- _Problem_: Name each thing the bacon bomb meatloaf recipe says to add to the pork and beef mince for the meat mixture.

═══ Selected passage

Wednesday, 29 January 2014

Bacon Bomb Meatloaf

My girlfriend's usually pretty pumped about the food I make. Let's face it, when eating's concerned she's got a pretty sweet deal and she knows it - and she's more than appreciative. There are, however, some things that I'll make that she wants nothing to do with. Like this guy for instance. In fact, Charlie wanted so badly to get away from this audacious meaty-beast-of-a-feast that she actually left the house. Couldn't handle the awesomness I guess. Oh well, her loss was absolutely my gain because I sure as hell enjoyed this one. Check out - the bacon bomb.
So there's this place in Chicago called Paddy Long's, and they've got this thing on the menu called The Bacon Bomb. I heard about this and I knew immediately that I had to give it try. Meat stuffed with more meat? Always.
You start off with 12 slices of smoked streaky bacon (TWELVE SLICES OF BACON YO!).
Making the lattice like this is actually really simple, but I've tried typing it out here several times and each time I've just confused myself. Here's an excellent video that shows how it's done. (By the way can we all please just take a moment to appreciate 2014? I just typed 'how to make a bacon lattice into Google and that was the first result. God bless the Internet.)
You're basically making a meatloaf here, so however you want to flavour and bulk it out is up to you. I went with about 250g pork mince and 250g beef mince, then hit it with a sliced green chilli, one diced onion, a clove of garlic, an egg, salt, pepper and garlic powder. Mix it all up.
Scatter some smoked paprika over your lattice, then press your meaty mixture on top. You want a nice layer, but leave yourself a good 1/2 inch or so around the edges for foldin' n stuff.
A nice squirt of BBQ sauce will add some smokiness whilst keeping the centre of the meatloaf nice and moist. Maybe. Maybe not actually. Maybe I just think this thing needs BBQ sauce.
This is where the parchment paper comes in handy! Roll the lattice towards you, tucking as you go. Fold in the ends and tuck underneath, like a nice little meat package. A gift, if you will. The tastiest and most beautiful present that you might ever be lucky enough to receive. As a final flourish of the indulgent, a handful of brown sugar sprinkled on top will add a sweet, golden crunch.
This beauty calls for low and slow cooking. I had the oven at about 150C and baked on a wire rack for about 2 1/2 hours. Use a cooking thermometer if you want to make sure it's done. You should be able to tell though - if the whole house smells of meat and your neighbours are banging down your door to get a whiff...then it's done.
Slice it up and have a bite. This would go perfectly with a pile of mashed potatoes and some green beans. Or, if you fancy, squirt a few dollops of BBQ sauce and go in with your fingers. I won't judge.

══════
═══ Supplied material

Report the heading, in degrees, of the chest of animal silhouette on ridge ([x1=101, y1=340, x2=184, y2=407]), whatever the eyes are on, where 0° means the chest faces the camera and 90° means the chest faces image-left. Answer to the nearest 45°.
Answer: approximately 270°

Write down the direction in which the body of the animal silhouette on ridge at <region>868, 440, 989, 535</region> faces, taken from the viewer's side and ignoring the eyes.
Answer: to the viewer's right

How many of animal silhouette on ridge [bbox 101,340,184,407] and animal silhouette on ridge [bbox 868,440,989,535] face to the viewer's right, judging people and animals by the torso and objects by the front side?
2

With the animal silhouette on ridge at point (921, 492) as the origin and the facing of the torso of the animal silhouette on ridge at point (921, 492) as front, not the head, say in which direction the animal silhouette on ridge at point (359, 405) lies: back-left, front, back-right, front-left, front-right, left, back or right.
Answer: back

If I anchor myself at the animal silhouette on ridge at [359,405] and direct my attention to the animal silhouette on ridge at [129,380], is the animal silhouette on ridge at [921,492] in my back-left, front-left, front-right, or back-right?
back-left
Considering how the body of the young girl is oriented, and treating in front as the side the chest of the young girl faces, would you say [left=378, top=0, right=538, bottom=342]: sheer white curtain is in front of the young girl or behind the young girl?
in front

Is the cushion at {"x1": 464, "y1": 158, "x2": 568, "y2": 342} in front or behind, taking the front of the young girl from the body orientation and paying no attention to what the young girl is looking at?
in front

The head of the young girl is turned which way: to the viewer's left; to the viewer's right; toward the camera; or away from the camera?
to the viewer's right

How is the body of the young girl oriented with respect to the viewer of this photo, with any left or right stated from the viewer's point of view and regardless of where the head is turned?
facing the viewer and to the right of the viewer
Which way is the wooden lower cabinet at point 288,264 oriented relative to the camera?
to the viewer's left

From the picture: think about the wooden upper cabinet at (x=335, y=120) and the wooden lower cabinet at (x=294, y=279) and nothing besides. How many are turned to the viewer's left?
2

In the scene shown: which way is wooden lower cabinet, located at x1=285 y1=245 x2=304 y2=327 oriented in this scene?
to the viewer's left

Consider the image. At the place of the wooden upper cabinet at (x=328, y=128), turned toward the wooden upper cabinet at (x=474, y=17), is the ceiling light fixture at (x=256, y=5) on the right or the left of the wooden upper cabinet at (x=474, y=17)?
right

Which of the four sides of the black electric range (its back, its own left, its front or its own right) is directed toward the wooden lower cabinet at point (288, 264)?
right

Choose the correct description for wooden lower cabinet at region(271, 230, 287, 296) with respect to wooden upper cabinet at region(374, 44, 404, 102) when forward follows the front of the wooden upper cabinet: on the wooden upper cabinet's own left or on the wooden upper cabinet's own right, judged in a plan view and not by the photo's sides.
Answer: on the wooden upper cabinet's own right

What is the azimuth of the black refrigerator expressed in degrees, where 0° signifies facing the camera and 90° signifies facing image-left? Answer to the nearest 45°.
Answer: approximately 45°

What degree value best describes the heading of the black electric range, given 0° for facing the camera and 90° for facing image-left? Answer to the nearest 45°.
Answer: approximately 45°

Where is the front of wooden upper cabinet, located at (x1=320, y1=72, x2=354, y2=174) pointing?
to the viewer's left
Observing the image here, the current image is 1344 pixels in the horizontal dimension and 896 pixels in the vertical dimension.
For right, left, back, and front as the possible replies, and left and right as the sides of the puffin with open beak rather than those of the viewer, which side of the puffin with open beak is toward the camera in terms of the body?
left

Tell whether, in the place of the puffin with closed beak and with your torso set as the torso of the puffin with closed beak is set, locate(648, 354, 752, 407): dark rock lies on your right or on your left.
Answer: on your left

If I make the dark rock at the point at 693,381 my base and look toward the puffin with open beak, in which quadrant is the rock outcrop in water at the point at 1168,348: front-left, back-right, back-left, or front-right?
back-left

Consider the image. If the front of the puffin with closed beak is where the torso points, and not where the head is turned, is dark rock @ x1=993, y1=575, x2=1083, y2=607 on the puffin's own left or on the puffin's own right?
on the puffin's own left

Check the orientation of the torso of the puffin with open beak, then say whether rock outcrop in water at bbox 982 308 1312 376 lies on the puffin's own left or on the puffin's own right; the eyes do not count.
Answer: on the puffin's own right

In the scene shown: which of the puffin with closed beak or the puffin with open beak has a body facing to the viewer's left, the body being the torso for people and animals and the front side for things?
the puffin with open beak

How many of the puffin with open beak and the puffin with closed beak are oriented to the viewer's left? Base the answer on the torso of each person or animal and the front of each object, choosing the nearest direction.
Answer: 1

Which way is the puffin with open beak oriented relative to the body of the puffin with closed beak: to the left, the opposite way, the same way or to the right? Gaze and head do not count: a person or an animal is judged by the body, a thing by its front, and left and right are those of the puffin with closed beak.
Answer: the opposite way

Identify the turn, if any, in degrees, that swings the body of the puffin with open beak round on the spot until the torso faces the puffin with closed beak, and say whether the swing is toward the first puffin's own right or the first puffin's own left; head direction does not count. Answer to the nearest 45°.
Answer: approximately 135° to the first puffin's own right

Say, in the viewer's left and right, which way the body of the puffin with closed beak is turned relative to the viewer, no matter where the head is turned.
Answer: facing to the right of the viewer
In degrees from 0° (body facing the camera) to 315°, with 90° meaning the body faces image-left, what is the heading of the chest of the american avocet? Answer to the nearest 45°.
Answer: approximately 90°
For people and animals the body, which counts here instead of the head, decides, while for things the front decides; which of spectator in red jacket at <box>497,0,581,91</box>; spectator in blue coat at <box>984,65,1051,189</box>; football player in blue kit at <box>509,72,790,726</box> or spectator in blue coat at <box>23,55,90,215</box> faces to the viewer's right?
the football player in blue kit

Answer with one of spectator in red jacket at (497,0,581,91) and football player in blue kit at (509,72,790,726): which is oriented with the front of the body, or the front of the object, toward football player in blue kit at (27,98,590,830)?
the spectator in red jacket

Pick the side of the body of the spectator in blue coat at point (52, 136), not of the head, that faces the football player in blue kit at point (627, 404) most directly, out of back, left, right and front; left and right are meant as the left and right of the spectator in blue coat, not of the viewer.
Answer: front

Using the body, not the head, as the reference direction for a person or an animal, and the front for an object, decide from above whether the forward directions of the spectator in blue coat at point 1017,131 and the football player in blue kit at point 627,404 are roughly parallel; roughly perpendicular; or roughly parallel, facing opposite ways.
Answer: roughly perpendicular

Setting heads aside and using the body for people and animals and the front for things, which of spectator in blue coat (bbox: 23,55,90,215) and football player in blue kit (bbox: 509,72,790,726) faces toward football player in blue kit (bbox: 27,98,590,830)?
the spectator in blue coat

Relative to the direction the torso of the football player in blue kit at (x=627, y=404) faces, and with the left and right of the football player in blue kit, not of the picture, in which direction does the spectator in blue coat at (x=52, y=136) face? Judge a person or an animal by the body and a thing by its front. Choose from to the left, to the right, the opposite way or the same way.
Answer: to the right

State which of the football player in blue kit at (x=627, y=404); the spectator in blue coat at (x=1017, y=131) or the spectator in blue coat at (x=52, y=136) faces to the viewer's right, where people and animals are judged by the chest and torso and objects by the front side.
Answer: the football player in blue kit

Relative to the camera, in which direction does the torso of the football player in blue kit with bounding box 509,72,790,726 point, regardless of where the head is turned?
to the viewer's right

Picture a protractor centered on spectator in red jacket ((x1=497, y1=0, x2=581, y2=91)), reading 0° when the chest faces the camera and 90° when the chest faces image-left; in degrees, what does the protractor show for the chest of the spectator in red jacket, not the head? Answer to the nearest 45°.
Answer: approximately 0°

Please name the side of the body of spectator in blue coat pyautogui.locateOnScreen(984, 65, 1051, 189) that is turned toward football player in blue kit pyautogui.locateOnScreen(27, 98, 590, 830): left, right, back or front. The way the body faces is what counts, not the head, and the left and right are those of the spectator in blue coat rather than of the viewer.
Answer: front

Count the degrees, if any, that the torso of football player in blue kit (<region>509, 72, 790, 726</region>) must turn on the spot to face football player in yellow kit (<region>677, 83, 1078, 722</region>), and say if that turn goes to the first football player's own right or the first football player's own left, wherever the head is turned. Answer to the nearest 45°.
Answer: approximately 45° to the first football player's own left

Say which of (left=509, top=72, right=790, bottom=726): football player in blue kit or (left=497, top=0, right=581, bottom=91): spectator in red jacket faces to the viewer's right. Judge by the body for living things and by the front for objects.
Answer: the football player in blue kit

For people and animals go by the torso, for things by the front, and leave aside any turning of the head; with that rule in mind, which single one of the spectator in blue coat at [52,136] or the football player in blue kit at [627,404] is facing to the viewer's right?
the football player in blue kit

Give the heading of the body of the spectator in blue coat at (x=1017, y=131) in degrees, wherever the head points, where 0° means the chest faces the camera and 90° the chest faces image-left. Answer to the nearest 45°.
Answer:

══════

- _Task answer_:
- a sliced green chilli
- one diced onion
- a clove of garlic
- an egg
- salt
- pepper
- garlic powder